--- Предоставленные данные ---

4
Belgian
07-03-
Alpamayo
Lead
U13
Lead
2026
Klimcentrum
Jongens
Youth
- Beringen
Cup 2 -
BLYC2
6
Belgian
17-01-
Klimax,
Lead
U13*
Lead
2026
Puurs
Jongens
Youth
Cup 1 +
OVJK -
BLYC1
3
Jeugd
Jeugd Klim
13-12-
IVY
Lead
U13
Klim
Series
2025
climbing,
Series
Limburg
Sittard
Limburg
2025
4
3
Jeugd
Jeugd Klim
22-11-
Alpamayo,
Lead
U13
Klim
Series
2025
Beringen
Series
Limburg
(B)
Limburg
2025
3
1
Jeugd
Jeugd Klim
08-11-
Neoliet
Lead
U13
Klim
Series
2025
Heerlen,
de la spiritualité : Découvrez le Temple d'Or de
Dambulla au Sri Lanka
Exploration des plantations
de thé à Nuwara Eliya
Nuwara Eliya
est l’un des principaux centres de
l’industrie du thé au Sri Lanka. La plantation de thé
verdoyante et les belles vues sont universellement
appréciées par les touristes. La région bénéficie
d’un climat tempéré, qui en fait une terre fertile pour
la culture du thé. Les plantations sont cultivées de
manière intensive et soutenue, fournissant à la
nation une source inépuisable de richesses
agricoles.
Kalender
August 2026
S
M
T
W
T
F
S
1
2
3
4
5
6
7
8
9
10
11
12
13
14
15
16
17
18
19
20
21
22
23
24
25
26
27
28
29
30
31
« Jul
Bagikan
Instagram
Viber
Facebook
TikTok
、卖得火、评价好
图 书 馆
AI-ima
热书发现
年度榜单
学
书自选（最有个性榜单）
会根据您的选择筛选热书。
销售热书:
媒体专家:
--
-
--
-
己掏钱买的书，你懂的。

---

• [Запрос]:
Укажите количество строк приведенного выше перечня, содержащих слово «Lanka». В ответе приведите только число.

• [Результат выполнения]:
2